> Data for this task:

+-------+

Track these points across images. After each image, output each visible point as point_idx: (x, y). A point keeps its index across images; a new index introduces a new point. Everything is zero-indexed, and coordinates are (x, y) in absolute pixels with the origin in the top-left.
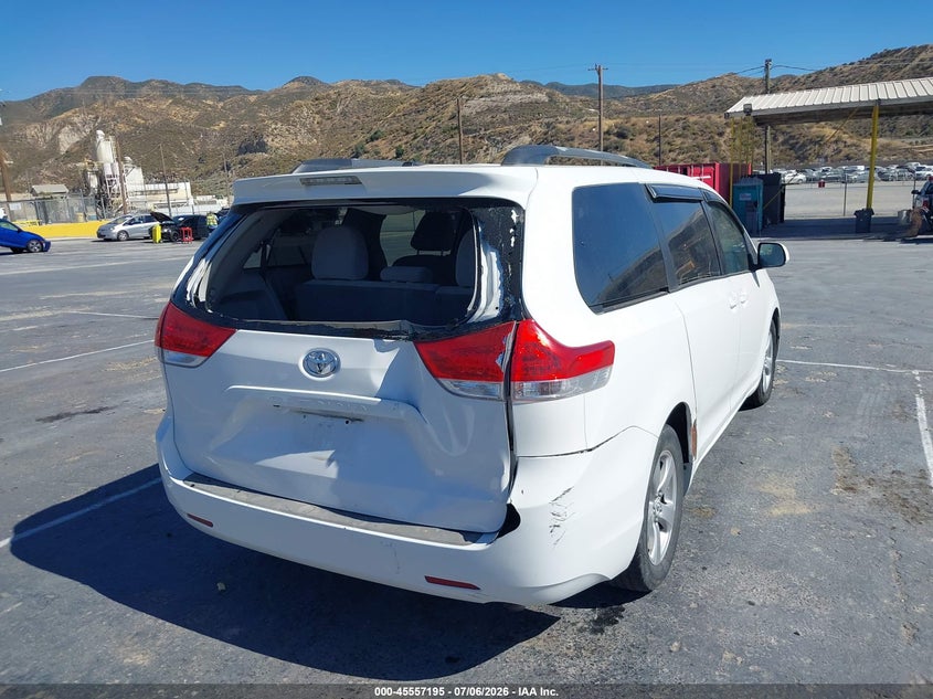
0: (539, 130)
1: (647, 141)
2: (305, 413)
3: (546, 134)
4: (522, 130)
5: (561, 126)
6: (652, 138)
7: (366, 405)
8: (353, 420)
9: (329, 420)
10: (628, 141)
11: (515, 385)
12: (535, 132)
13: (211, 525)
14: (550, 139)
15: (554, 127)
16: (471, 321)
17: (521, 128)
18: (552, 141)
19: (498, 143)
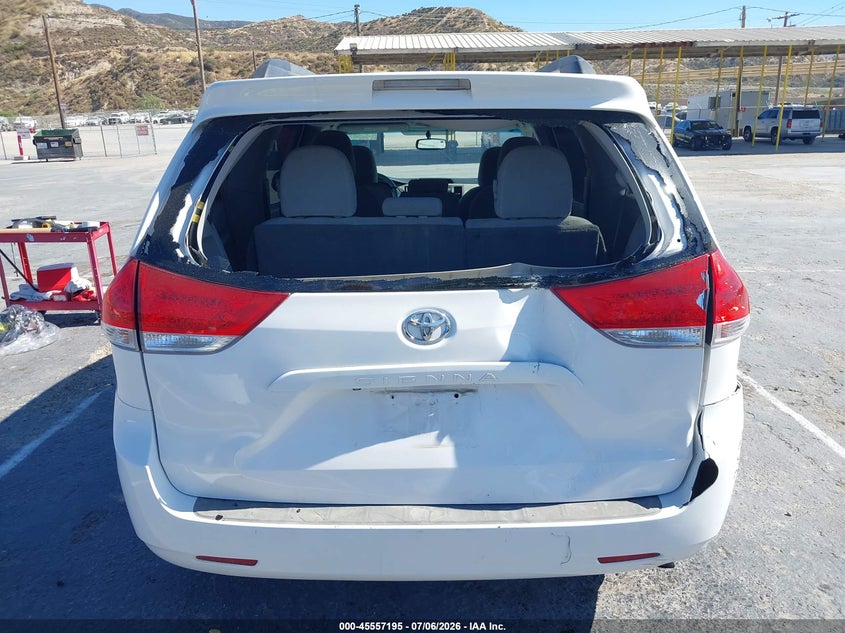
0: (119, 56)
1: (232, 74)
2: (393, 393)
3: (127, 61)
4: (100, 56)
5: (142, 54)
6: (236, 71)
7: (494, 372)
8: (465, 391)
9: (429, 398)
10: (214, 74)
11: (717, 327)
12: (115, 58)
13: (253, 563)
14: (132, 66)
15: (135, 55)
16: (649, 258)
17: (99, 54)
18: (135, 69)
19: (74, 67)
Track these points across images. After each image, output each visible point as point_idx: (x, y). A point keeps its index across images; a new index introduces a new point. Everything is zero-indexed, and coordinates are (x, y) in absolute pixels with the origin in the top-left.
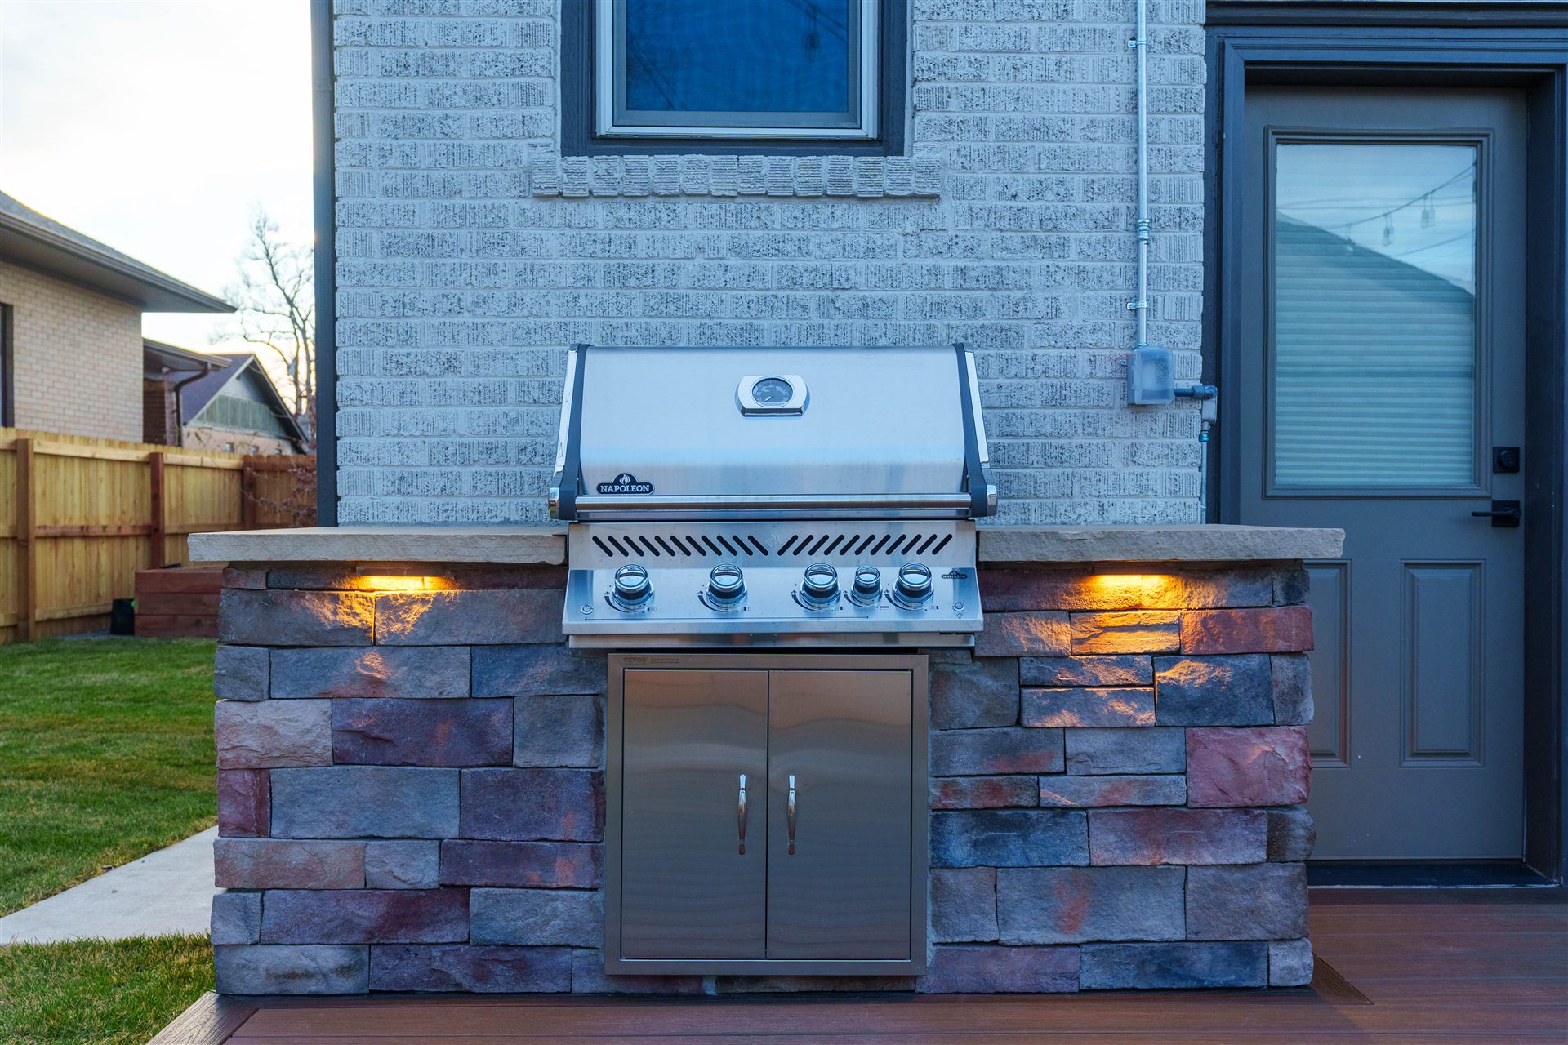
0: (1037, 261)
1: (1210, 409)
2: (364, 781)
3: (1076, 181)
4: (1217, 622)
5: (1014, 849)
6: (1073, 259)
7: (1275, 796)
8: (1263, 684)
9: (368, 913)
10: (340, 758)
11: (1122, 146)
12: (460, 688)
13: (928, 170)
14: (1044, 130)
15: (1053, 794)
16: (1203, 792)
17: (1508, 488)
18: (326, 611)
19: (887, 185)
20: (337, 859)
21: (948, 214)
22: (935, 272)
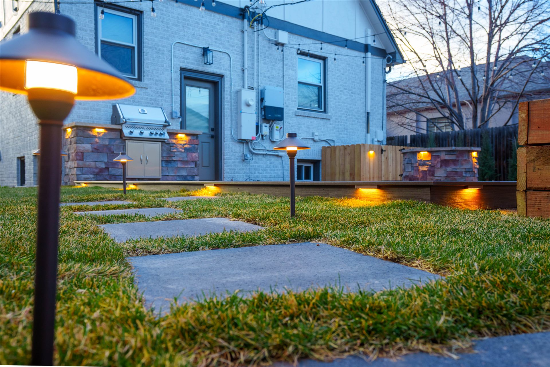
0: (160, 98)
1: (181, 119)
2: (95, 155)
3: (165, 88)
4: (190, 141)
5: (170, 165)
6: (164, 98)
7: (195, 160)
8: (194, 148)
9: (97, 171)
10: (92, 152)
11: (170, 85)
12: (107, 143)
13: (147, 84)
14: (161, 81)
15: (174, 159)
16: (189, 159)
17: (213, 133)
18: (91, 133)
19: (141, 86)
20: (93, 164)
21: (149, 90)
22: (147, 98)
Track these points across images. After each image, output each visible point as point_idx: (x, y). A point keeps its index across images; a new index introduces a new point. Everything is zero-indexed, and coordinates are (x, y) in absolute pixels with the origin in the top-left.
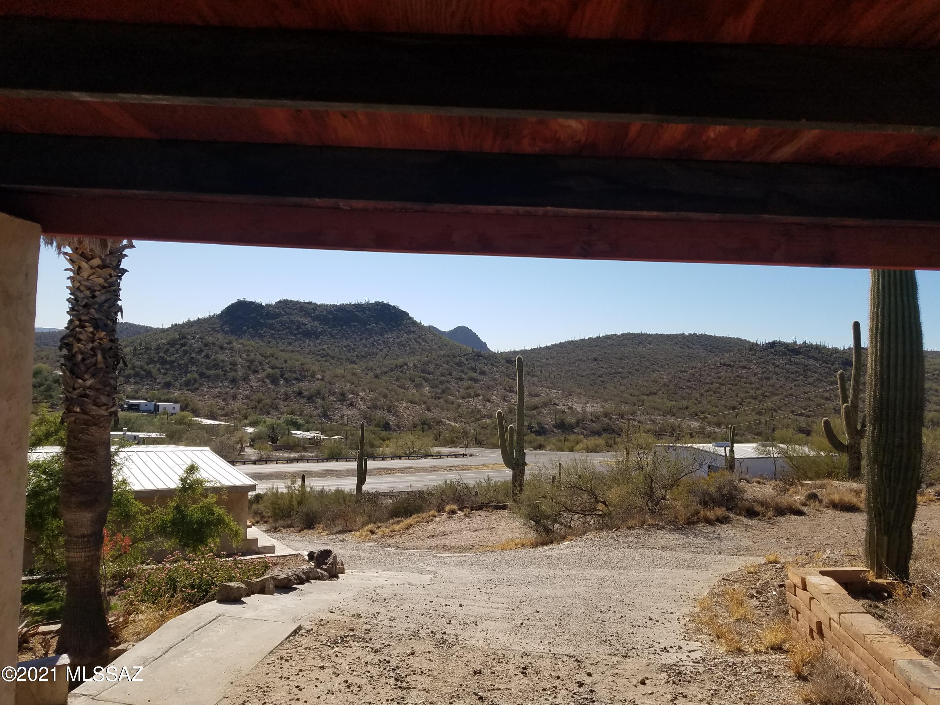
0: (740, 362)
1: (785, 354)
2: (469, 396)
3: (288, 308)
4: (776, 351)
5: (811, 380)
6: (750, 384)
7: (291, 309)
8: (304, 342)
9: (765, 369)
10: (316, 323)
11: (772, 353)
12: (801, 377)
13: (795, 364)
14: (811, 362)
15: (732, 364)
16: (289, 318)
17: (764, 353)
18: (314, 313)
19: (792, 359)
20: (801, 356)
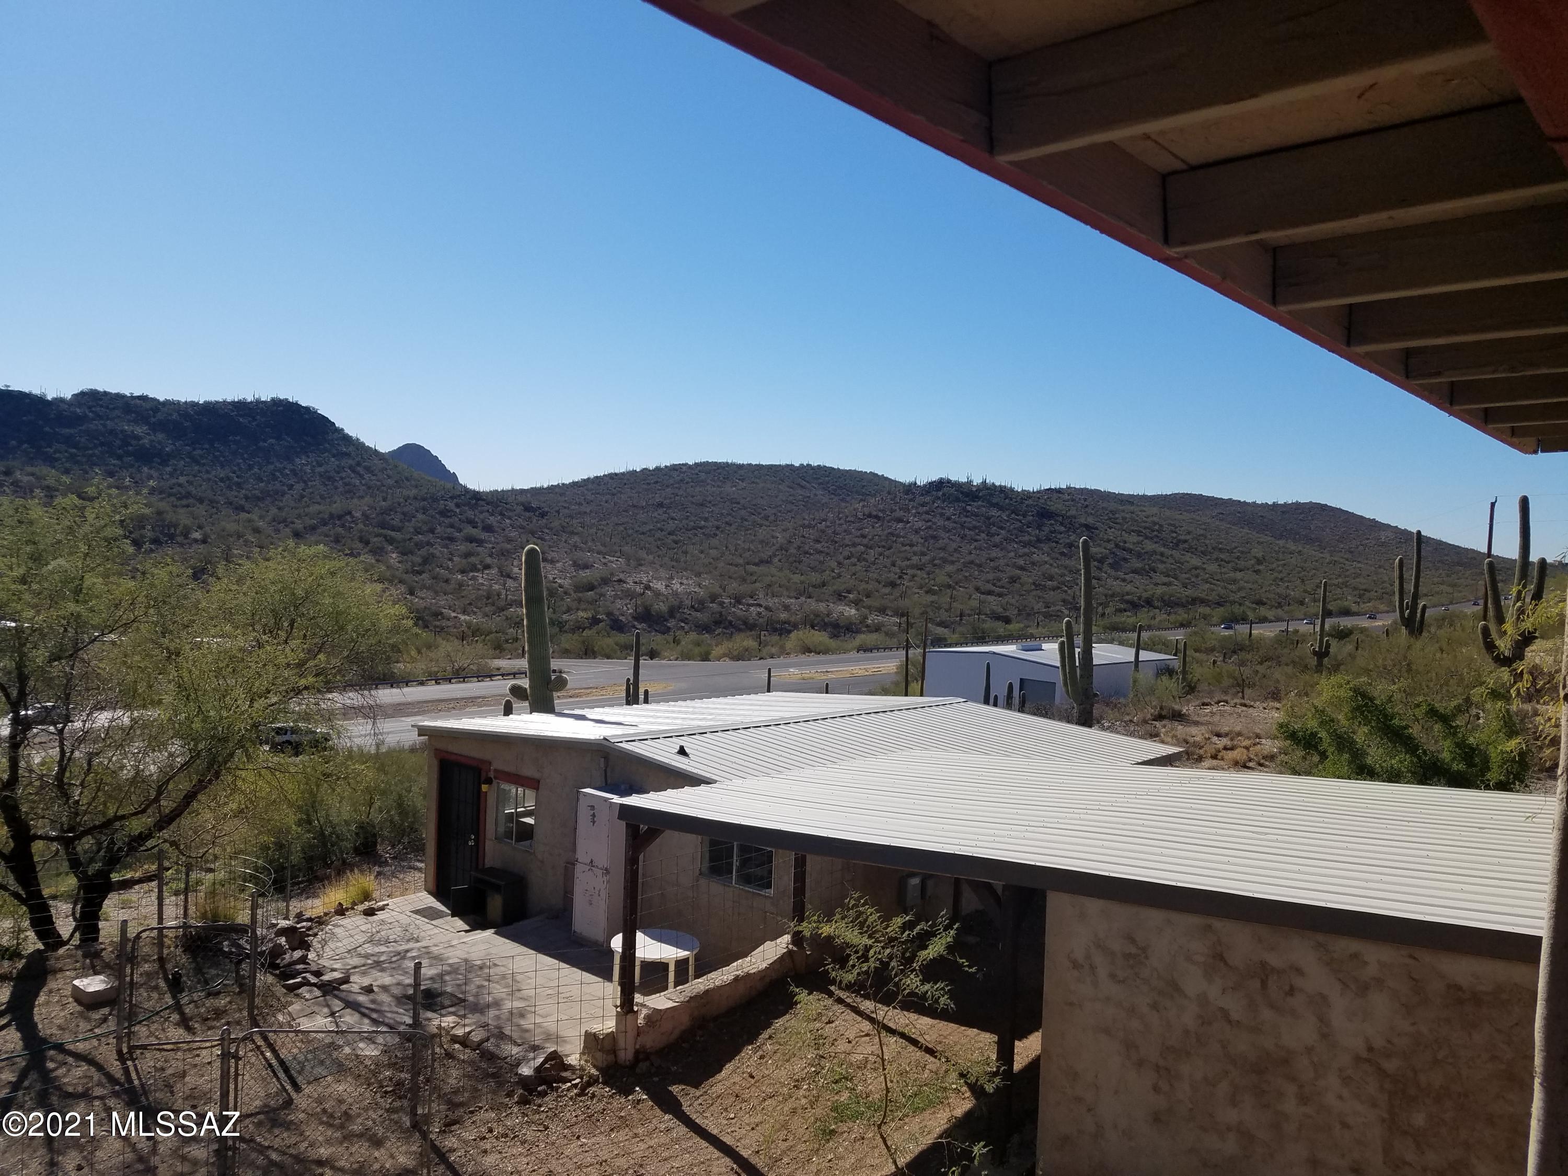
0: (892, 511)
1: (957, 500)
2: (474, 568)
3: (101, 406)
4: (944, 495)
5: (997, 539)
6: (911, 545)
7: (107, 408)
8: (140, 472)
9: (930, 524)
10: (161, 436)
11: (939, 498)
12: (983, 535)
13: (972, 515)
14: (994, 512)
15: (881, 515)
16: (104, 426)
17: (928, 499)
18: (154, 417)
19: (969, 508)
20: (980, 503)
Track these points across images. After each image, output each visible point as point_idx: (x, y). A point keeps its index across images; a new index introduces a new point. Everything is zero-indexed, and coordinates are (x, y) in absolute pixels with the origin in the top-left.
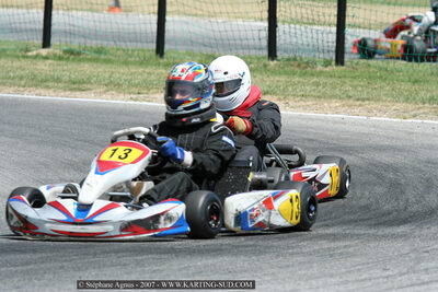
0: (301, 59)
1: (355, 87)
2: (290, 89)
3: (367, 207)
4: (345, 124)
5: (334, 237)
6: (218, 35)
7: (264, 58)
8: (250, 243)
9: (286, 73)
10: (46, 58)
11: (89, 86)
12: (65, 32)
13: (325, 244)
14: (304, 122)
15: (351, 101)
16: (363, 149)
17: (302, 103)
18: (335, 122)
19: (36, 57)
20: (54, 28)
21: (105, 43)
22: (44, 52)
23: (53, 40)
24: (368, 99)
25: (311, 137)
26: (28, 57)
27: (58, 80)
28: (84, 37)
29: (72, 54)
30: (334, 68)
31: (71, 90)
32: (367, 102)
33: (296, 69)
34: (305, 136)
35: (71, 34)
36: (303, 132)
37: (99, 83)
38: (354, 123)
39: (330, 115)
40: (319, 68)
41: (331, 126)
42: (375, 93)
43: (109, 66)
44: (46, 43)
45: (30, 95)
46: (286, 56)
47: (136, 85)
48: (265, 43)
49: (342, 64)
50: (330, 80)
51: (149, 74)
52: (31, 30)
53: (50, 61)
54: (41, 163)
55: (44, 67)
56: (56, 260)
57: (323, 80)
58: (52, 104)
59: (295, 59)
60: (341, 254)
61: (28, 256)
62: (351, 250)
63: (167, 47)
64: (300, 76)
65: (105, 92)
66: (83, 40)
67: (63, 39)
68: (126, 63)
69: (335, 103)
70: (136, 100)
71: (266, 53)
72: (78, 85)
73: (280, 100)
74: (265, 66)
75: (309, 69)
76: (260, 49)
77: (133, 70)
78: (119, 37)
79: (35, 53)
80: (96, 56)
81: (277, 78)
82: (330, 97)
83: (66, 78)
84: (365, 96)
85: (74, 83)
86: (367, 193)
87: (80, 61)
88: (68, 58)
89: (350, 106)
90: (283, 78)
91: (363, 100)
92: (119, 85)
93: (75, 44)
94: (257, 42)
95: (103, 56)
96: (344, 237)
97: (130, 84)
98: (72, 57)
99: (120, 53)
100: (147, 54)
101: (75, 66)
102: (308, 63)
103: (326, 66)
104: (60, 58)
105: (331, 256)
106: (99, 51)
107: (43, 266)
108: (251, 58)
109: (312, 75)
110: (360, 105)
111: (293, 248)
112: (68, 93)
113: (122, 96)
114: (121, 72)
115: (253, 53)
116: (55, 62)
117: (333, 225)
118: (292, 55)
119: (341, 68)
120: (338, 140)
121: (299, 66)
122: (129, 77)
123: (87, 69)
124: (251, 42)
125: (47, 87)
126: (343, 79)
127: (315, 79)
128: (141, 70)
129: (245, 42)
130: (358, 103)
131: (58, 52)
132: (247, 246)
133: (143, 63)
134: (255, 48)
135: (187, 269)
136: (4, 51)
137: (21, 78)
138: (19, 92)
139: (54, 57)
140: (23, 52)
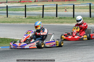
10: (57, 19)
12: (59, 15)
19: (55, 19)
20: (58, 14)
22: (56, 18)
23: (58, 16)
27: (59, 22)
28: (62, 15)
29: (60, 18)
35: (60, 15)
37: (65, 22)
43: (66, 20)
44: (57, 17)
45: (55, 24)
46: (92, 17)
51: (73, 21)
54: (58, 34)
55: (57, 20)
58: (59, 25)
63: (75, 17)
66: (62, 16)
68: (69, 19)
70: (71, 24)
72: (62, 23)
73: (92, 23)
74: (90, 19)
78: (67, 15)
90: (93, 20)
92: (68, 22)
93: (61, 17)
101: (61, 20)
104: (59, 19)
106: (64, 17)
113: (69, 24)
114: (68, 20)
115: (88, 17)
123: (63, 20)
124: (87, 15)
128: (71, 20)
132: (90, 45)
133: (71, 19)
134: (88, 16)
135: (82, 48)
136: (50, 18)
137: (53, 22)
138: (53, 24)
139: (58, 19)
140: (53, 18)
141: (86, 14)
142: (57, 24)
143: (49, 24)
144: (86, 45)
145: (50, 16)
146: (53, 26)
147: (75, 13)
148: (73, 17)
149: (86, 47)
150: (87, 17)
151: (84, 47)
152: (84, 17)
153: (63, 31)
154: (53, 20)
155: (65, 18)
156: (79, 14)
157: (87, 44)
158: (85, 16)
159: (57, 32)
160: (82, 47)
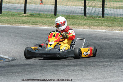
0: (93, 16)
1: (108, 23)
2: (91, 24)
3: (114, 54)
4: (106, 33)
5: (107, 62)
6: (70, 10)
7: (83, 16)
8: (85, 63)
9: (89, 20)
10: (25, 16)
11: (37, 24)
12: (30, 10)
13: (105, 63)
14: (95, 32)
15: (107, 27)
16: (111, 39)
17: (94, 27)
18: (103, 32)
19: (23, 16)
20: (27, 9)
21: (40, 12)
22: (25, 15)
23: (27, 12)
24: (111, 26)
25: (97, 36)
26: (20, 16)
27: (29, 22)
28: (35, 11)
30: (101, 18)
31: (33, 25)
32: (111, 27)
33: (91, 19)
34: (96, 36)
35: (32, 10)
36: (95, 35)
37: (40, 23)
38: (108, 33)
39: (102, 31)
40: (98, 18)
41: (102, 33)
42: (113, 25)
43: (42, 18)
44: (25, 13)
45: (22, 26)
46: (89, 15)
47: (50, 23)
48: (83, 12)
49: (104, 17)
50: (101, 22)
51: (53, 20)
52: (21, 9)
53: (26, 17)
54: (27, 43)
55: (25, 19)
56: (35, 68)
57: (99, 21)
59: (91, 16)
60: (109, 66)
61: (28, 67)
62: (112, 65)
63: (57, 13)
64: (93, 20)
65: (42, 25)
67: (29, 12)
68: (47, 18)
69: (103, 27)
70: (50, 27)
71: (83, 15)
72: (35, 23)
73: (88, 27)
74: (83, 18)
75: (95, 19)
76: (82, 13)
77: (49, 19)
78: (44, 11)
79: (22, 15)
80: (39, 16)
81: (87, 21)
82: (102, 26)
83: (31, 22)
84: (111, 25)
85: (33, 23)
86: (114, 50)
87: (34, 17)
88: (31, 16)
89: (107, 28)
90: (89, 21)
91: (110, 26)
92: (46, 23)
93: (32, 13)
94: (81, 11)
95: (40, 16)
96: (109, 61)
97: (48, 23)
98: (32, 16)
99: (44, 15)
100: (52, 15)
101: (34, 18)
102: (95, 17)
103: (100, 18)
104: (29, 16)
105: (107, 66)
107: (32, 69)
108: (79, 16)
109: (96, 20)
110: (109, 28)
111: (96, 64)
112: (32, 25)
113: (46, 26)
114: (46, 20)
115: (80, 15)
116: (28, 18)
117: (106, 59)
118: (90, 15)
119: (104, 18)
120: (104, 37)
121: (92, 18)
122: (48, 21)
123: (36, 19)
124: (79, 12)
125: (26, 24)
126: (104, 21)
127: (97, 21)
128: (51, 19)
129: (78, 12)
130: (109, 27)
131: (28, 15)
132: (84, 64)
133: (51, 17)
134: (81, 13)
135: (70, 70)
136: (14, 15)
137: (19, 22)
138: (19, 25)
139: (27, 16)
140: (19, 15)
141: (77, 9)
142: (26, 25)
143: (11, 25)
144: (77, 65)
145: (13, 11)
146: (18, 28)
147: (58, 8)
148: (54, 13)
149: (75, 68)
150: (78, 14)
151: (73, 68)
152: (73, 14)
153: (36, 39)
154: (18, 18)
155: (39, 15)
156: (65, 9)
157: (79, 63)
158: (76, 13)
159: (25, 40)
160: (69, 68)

+-------+

> Task to carry out: Rewrite the listing from its first line through the line that contains "19: (74, 67)", with "top-left" replaced by "upper-left" and nothing else changed. Omit the pictures from your answer.

> Solution for this problem:
Track these points across images. After each image, output each visible point as point_idx: (x, y). A point keeps its index across images; a new index introduces a new point. Everything is zero-indexed, and coordinates are (x, y) in absolute pixels with the origin in the upper-left.
0: (539, 130)
1: (647, 141)
2: (305, 413)
3: (546, 134)
4: (522, 130)
5: (561, 126)
6: (652, 138)
7: (366, 405)
8: (353, 420)
9: (329, 420)
10: (628, 141)
11: (515, 385)
12: (535, 132)
13: (211, 525)
14: (550, 139)
15: (554, 127)
16: (471, 321)
17: (521, 128)
18: (552, 141)
19: (498, 143)
0: (119, 56)
1: (232, 74)
2: (393, 393)
3: (127, 61)
4: (100, 56)
5: (142, 54)
6: (236, 71)
7: (494, 372)
8: (465, 391)
9: (429, 398)
10: (214, 74)
11: (717, 327)
12: (115, 58)
13: (253, 563)
14: (132, 66)
15: (135, 55)
16: (649, 258)
17: (99, 54)
18: (135, 69)
19: (74, 67)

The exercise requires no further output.